We like to go early so we can sit at the bar and chat with Jason and their wonderful staff before the crush of people.
Marinated white anchovies on a bed of pickled jardiniere, nicoise olives – perfect dice on the jardiniere, full of flavor anchovies and the whole seasoned with a deft hand
Musk melon, burrata, American proscuitto, opal basil seasoned with fleur de sel, pepper and Saba – grape sweet syrup. Jason had picked up the melons that morning at the farmer’s market. The combination of ingredients was a perfect marriage and the addition of the saba was extraordinary. I intend to buy Saba ASAP!
Saba from Milo and Olive
I did buy Saba from Bay Cities
Charcoal roasted squash (again chosen from the farmer’s market that morning), scallions, French feta, garlic, Tzatziki – John is fast becoming a “veggie” person.

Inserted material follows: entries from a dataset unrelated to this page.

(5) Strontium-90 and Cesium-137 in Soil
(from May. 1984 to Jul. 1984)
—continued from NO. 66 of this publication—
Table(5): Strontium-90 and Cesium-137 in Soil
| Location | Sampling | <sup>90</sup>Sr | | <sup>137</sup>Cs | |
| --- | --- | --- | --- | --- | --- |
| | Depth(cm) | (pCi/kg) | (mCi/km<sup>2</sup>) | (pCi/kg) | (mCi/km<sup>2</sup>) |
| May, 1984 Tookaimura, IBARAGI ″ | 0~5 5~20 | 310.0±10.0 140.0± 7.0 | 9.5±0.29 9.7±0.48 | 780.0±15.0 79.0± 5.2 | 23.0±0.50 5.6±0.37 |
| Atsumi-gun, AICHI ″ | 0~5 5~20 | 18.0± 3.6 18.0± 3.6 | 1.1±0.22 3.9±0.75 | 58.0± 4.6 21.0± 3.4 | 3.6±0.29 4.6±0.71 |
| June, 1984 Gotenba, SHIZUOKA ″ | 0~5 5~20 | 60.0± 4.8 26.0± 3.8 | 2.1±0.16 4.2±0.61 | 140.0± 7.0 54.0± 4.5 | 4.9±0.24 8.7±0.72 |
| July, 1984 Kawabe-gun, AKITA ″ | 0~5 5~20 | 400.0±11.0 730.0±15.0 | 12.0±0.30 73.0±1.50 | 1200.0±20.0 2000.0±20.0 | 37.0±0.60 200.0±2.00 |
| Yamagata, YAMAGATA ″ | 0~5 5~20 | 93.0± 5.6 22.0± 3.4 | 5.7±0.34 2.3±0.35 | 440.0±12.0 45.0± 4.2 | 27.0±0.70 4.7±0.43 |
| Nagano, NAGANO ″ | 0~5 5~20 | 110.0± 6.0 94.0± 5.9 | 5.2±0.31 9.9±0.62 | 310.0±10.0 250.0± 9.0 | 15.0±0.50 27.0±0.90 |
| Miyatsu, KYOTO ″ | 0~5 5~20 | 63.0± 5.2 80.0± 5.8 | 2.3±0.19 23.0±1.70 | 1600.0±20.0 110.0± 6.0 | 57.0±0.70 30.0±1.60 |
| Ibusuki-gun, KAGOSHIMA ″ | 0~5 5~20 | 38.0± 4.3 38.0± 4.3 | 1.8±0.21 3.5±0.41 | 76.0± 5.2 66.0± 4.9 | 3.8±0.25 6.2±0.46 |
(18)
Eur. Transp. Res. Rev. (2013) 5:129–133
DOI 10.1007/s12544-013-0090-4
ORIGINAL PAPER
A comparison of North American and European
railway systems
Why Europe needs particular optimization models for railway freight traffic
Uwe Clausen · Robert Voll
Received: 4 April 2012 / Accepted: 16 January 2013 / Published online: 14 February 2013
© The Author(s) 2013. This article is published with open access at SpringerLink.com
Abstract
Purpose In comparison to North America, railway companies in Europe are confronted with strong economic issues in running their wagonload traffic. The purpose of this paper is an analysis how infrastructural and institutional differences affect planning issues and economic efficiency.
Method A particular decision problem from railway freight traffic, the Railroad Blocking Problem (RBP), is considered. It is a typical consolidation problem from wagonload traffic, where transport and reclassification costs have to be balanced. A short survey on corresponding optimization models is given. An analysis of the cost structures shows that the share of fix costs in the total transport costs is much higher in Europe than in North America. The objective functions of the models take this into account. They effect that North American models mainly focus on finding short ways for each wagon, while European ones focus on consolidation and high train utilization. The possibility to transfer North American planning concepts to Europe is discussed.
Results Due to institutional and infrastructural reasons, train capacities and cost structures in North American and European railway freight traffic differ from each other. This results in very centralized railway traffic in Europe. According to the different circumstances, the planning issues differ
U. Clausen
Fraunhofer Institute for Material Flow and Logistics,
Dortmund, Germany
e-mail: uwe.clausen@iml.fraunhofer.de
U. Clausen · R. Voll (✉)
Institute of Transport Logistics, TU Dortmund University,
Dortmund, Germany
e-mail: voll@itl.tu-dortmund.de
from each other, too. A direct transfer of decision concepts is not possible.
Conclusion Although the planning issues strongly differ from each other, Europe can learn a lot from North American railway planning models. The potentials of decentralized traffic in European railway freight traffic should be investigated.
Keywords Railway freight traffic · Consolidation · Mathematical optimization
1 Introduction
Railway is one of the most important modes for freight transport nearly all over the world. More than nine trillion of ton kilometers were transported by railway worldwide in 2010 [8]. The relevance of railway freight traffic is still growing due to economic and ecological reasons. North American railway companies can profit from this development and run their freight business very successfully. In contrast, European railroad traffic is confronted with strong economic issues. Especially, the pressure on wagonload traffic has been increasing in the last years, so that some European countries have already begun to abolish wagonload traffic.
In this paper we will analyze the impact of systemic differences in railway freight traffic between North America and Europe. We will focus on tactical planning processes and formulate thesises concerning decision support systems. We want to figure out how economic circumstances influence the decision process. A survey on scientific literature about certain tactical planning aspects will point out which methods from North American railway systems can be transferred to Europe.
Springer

Deep Fried Soft Shells that had been tempura battered with beer with a sauce of wholegrain and dijon mustard, mayonnaise, lemon and red wine vinegar
Soft Shells – up close – you can see that the soft shells were fried to perfection and the sauce a perfect accompaniment
Red Rose potatoes, artichokes, Fontina, Black Truffles – this was in a word decadent although the addition of eggs did cross my mind.
Bentagliati Pasta with Lamb Ragu, Nicoise olives, mint, mirepoix, parmesan – the ragu was perfectly seasoned. This is a staff that actually tastes the food continually to check for seasoning and it shows in the final product.
To say I am impressed with Chef Jason Mattick is a huge understatement. He is definitely a chef to watch. I would label him a rising star chef.